Vorrei sottolinearlo con ancora più chiarezza: non ho scelto di parlare della morte del Papa per disprezzo verso la sua figura, né per negare il valore che ha avuto nella vita di tante persone. Al contrario, è stata proprio l'imponente reazione collettiva alla sua scomparsa a farmi riflettere su quanto, ancora oggi, la morte non sia mai uguale per tutti. Questo confronto doloroso mi ha aperto gli occhi su una verità semplice ma al tempo stesso molto triste: il cordoglio, come la vita, viene distribuito in modo ingiusto. Non si tratta di giudicare il dolore, ma di interrogarsi sul perché certi lutti ci vengano chiesti di sentirli come "nostri" e altri, invece, vengano spinti nell'ombra e sepolti nell'indifferenza. Si tratta di domandarsi che tipo di società vogliamo essere: una che sa piangere ogni perdita, o una che riserva l'umanità solo ad alcuni. Riconoscere ogni morte, ogni dolore, anche quello che non ci riguarda da vicino, significa difendere uno spazio comune contro l'indifferenza. In questo contesto, il paradosso della morte di Papa Francesco assume una forza ancora maggiore. Il Papa, in tanti dei suoi discorsi e azioni, ha richiamato i valori di San Francesco d'Assisi, che ha incarnato la figura di chi rinuncia a ogni forma di potere, scegliendo una vita di povertà, di semplicità. Francesco, e con lui Papa Bergoglio, ha predicato l'uguaglianza tra gli esseri umani, l'importanza della solidarietà, e ha condannato la lussuria, la sopraffazione e l'ostentazione. Eppure, in questo momento, quando ci viene chiesto di piangere la sua morte, siamo chiamati a partecipare ad uno spettacolo mediatico che, per quanto legittimo e comprensibile nella sua rilevanza, sembra quasi deviare quelle stesse parole di un Papa che non ha mai cercato la visibilità, né il privilegio. Non si tratta solo di una questione di contrasto tra la povertà e la ricchezza: la disparità tra il cordoglio solenne e la commemorazione mondana da una parte, e il silenzio assordante che circonda morti e sofferenze di chi è ignorato, quasi invisibile, dall'altra, è un chiaro esempio di come, in un certo senso, non siamo stati capaci di ascoltare appieno il messaggio che Papa Francesco ha cercato di trasmettere. La morte, celebrata e riconosciuta in alcuni casi, continua a essere gestita come un atto politico che distingue tra chi merita di essere pianto pubblicamente e chi è costretto a scomparire senza lasciar traccia.

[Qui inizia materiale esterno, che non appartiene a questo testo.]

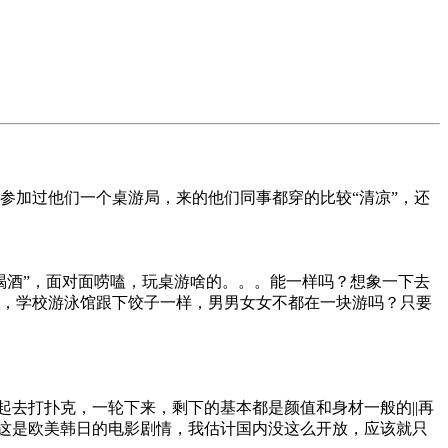
参加过他们一个桌游局，来的他们同事都穿的比较“清凉”，还
喝酒”，面对面唠嗑，玩桌游啥的。。。能一样吗？想象一下去
完全没问题，学校游泳馆跟下饺子一样，男男女女不都在一块游吗？只要
起去打扑克，一轮下来，剩下的基本都是颜值和身材一般的||再
过这是欧美韩日的电影剧情，我估计国内没这么开放，应该就只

Ecco allora che ci troviamo davanti a una scelta decisiva: continuare a scorrere (con il dito - con lo sguardo - con il pensiero) tra immagini selezionate del dolore, confezionate per essere viste ma non sentite, oppure provare a fermarci, ad ascoltare anche ciò che non viene trasmesso, ciò che non va in onda e che non riempie i feed.
Perché ogni vita negata al lutto è una vita che ignoriamo. E ogni morte ignorata è una sconfitta della comunità, una soglia che ci allontana dal senso stesso di essere umani insieme. Riconoscere il dolore messo ai margini è resistenza. Non c’è futuro in una società che accende luci solo su alcune perdite e lascia le altre dissolversi nel buio del silenzio. E allora penso che restare umani comincia proprio da qui: dal non accettare che il dolore diventi spettacolo, e che la memoria sia un privilegio.